Si allontana l’obiettivo di crescita fissato dal governo all’1% per quest’anno, e trovare le risorse per la manovra 2025 diventa sempre più complicato.
La doccia gelata sulle stime del governo arriva durante le audizioni sul piano strutturale di bilancio in Parlamento: per Bankitalia il Pil del 2024 si fermerà allo 0,8%, e anche per l’Ufficio parlamentare di bilancio l’obiettivo dell’1% diventa più incerto.
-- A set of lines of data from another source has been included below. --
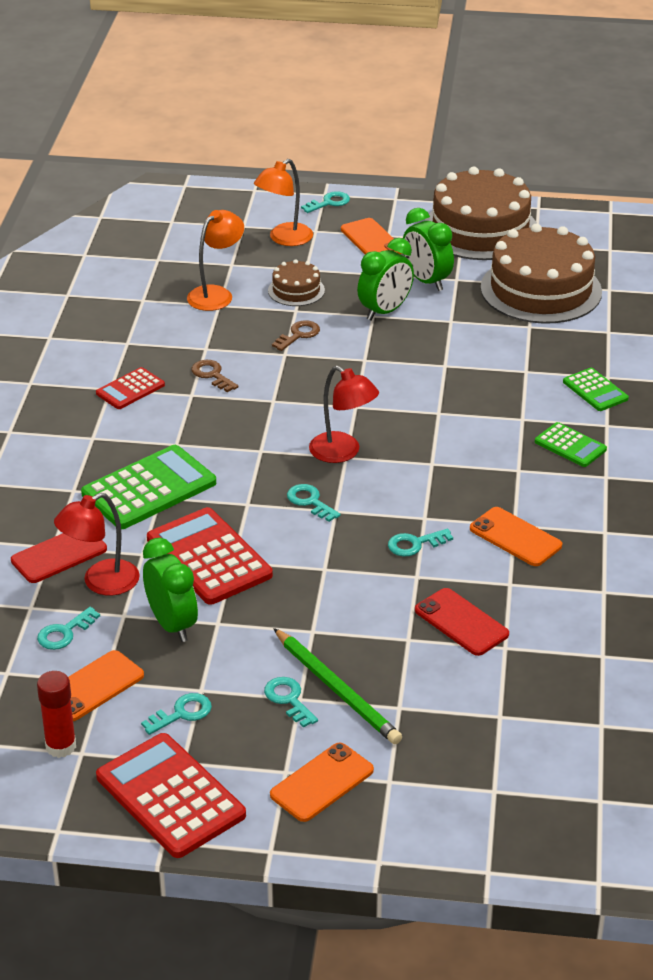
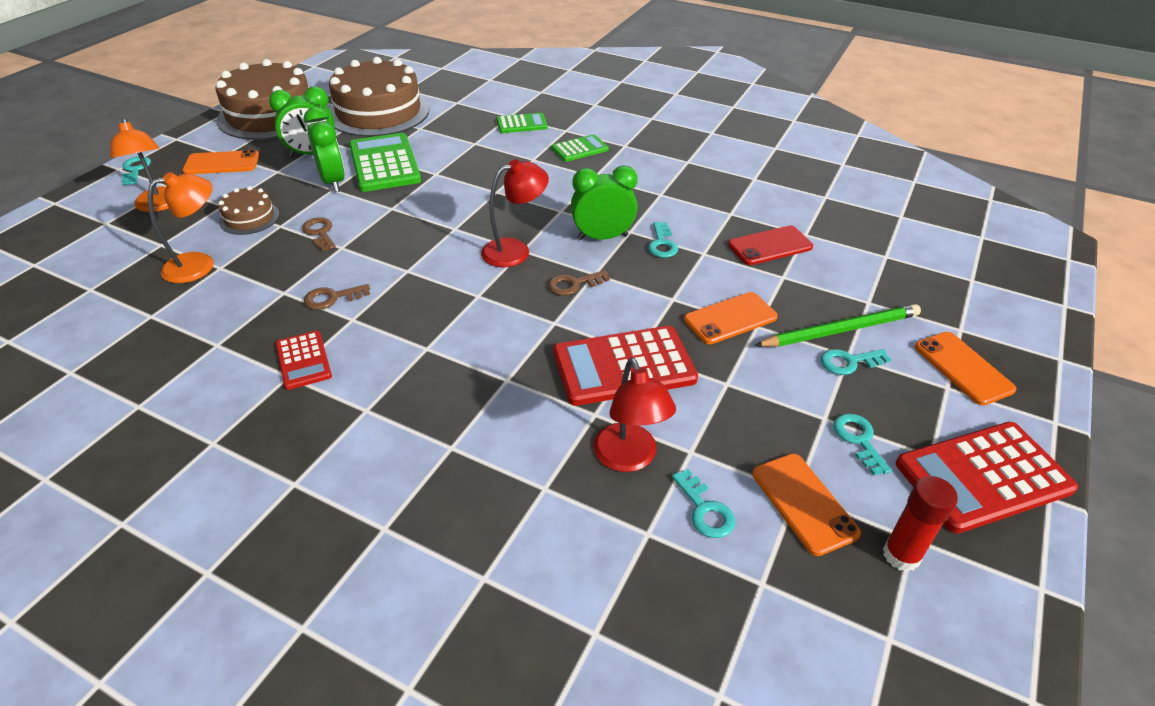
camera: 70 degrees left, 5 degrees up
(59, 555) = (563, 485): red phone -> none
(149, 488) = (488, 384): green calculator -> green calculator (384, 163)
(172, 625) = (719, 416): green clock -> green clock (602, 237)
(216, 294) = (200, 265): orange lamp -> orange lamp turned 90 degrees clockwise
(310, 502) = (573, 284): turquoise key -> brown key
(515, 537) = (676, 197): orange phone -> orange phone (730, 318)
C’è il contesto esterno, con l’economia mondiale che si raffredda, e c’è la spinta propulsiva post Covid che in Italia si è esaurita. Il quadro indebolito pesa sulla composizione della manovra, e la Banca d’Italia avverte sulle prossime mosse: rendendo strutturali gli sgravi contributivi sul lavoro si mette a rischio l’equilibrio sulle pensioni. Il ministro dell’Economia Giancarlo Giorgetti ha sempre ritenuto “realistico” l’obiettivo dell’1%. Ma dopo la revisione dei conti economici trimestrali pubblicata venerdì scorso dall’Istat, la Banca d’Italia ha provveduto ad una “correzione meccanica” al ribasso di due decimi di punto percentuale, che comprime il Pil allo 0,8%.
Nell’audizione in Parlamento l’Istat spiega che l’Italia è tornata ad una crescita da zerovirgola. “Siamo tornati a una fase di stato stazionario o ‘steady state’ con tassi di crescita abbastanza contenuti che stentano a dimostrare la situazione di un’economia che si sviluppa in forma consistente”, ha detto il direttore per la contabilità dell’Istat, Giovanni Savio, spiegando come “si sono spente” alcune “spinte propulsive” post Covid, e “quindi dobbiamo attendere che ci siano altre forze” a spingere il Pil. Sergio Nicoletti Altimari, capo dipartimento economia e statistica della Banca d’Italia, prova a diradare le nubi parlando dei conti che in corso d’anno “mostrano un andamento incoraggiante”.
Ma non basta, e dunque “il programma delineato nel Psb non è esente da rischi”. Primo, perché il piano conta sulle maggiori entrate attese per il 2024, “con l’assunzione implicita che siano interamente permanenti”. Secondo, perché data “l’elevata incertezza” del quadro macro, “anche piccoli scostamenti dai piani di bilancio potrebbero rendere difficoltoso riportare” il deficit sotto il 3% nel 2026. Inoltre, invita a riflettere sull’intenzione di rendere strutturali gli sgravi contributivi sul lavoro: “Verrebbe meno l’equilibrio tra entrate contributive e uscite per prestazioni” che “caratterizza il nostro sistema previdenziale e ne rappresenta un punto di forza”.
Anche per la Corte dei Conti il governo ha davanti a sé un arduo compito. Il percorso del Psb è “impegnativo” e nella manovra “saranno necessarie scelte difficili sull’allocazione delle risorse”, spiegano i giudici contabili al Parlamento. Non si potrà fare a meno, però, di pensare alla sanità, perché per tagliare le liste d’attesa e i tempi al pronto soccorso è indispensabile investire “per superare le carenze di personale, soprattutto infermieristico, che rappresenta al momento il principale deficit”. Inoltre bisogna dare certezza e stabilità al settore della previdenza, “dopo gli interventi temporanei che lo hanno contrassegnato negli ultimi cinque anni”, cercando di “garantire una maggiore flessibilità in uscita”.
L’Upb punta il dito, oltre che sull’incertezza del quadro macro, anche sulla carenza di informazioni sulle coperture perché, al di là di 9 miliardi in deficit, il Psb fornisce solo indicazioni “generiche”. Gli enti locali, ancora non toccati da alcuna nessuna ipotesi di taglio per reperire risorse, mettono le mani avanti. Per i Comuni qualunque richiesta di contributo per il risanamento della finanza pubblica diventerebbe “estremamente gravosa”. Mentre le Regioni vogliono rassicurazioni sul tema “per ora congelato” della riduzione delle aliquote Irpef da 4 a 3, che avrebbe un impatto di circa un miliardo sull’addizionale delle regioni a statuto ordinario e di circa 400 milioni per quelle a statuto speciale. Dubbi ai quali risponderà domani il ministro Giorgetti che chiuderà il ciclo di audizioni sul Psb in Parlamento.